Валерий Лашманов : Откройте ваши уши
22:02 28-10-2015
- Наша мама была из городских, и бабы над ней постоянно надсмехались. Она хоть и работала в колхозе, но всё как-то делала не так, не с руки. Она и уговорила нашего отца переехать в Балахну к её матери в дом. Вот мы и переехали. Мама устроилась работать уборщицей и сторожихой. На работе как-то простудилась, заболела кропулёзным воспалением лёгких и через год после переезда умерла. Ещё через год умерла бабушка. А дом был подписан бабушкой на мамину младшую сестру, которая жила с семьёй на Дальнем Востоке. Папа купил в Правдинске сруб для нашего собственного дома. Но не успел его перевезти, как началась война, и его призвали на фронт. Остались мы вчетвером. Четыре девочки мал мала меньше. Я – самая старшая. Мне было одиннадцать лет. Хлеб нам выдавали по детским карточкам. Мы его сразу съедали, а потом голодали. Наступила зима. Лес-то был рядом. Возьму, бывало, с собой сестрёнку, и с санками идём в лес. Наберу веточек, шишек. Привезём домой, печку истоплю. Кто-то из соседей бросил нам на печь пуховую перину, и мы забирались в эту перину. Перина сохраняет тепло долго, и мы всё время лежали на печи в перине. Я пошла по миру. Не в своём посёлке, а в соседнюю деревню. Брожу , прошу милостыню. А я-то уж большенькая. Меня спрашивают: чья ты, девочка? А милостыню не подают. Взяла я с собой Тоню. А она маленькая, кривоногая. Ей, бывало, подают. Она, например, по одному порядку идёт, я по другому. Она наберёт кусочков, а я – пустая. Она и по моему порядку пройдёт, ей и там подадут. И вот я написала письмо отцу на фронт. Писала, как нам голодно живётся. Папа получил письмо-то и прямо с этим письмом к командиру: - Так твою раз так, ты же обещал отправить письмо в администрацию, чтоб дочек устроили в детдом, а гляди, чего она пишет. Я тут кровь проливаю, а мои дети голодают. Отпускай меня домой, я всё устрою и приеду назад. - Командир говорит: - А кто воевать будет? Я, - говорит, - пошлю сообщение по рации.
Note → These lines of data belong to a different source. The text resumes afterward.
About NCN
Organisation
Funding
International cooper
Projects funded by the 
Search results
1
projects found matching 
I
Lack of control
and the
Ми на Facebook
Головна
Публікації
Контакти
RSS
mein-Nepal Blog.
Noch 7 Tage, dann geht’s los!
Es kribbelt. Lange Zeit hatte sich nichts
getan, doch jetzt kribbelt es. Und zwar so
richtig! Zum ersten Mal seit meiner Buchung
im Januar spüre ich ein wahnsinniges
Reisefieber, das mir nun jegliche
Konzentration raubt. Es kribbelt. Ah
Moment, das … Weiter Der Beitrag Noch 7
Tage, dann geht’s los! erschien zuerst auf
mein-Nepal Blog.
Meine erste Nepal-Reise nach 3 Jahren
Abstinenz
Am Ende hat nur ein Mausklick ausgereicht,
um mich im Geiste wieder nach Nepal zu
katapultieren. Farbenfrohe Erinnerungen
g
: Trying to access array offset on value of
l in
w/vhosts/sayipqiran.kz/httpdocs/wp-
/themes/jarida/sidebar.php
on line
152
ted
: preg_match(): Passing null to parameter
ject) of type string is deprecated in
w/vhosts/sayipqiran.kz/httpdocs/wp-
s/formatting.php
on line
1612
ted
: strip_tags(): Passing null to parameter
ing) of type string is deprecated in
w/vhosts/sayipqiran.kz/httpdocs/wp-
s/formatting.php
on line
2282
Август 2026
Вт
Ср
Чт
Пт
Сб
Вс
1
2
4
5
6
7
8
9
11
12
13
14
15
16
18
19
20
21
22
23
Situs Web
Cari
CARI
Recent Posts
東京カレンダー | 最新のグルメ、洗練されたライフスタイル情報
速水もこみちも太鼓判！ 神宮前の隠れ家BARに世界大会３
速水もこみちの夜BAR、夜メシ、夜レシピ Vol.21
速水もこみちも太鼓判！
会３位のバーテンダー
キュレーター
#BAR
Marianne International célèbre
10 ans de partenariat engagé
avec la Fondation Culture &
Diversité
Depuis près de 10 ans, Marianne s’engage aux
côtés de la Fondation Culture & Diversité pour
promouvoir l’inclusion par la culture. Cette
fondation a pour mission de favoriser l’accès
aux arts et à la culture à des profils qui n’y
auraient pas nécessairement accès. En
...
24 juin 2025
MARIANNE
Раз глядим в окно, а прямо к нашему дому подъезжает грузовая машина. Какие-то мужики начали сваливать дрова, потом стали пилить, колоть. Затопили у нас печку. Нашли нашу тётку, она пришла к нам домой. Ей говорят: вот мы троих-то забираем в детский дом, а младшая-то дочь слишком мала. Возьми де её к себе. Вот им денежное довольствие положено восемьсот рублей в месяц на всех. А ты на одну её будешь восемьсот получать. А тётка-то и говорит, а что я на восемьсот рублей куплю? Одну буханку хлеба. А потом её чем кормить? Короче отказалась. Нас отправили в детдом, а Машу в Чкаловск в дом ребёнка.
Потом прошёл год или больше. Детдомовский врач меня как-то призывает к себе в кабинет и говорит мне: - Вот сейчас я дверь открою в соседнюю комнату, а ты послушай, может узнаешь кого по голосу. – А там плачет кто-то. Слышу, Машин голос-то. Я его признала. Говорю: - Маша плачет-то. Её и приводят. Вся в коросте, под мышками болячки, лицо – сплошь болячка. И не узнать бы по лицу-то никогда. Осталась она с нами в детском доме.
Когда война кончилась, отец к нам приехал. Устроился здесь, в Правдинске, на работу. И вот приходит, вызывает меня и говорит: - Я получил комнату и хочу тебя с собой забрать. А потом обживёмся и остальных дочек заберём. Иди к директору, забирай документы.
- А что со срубом, который отец купил до войны?
- Сруб во время войны местные жители пустили на дрова.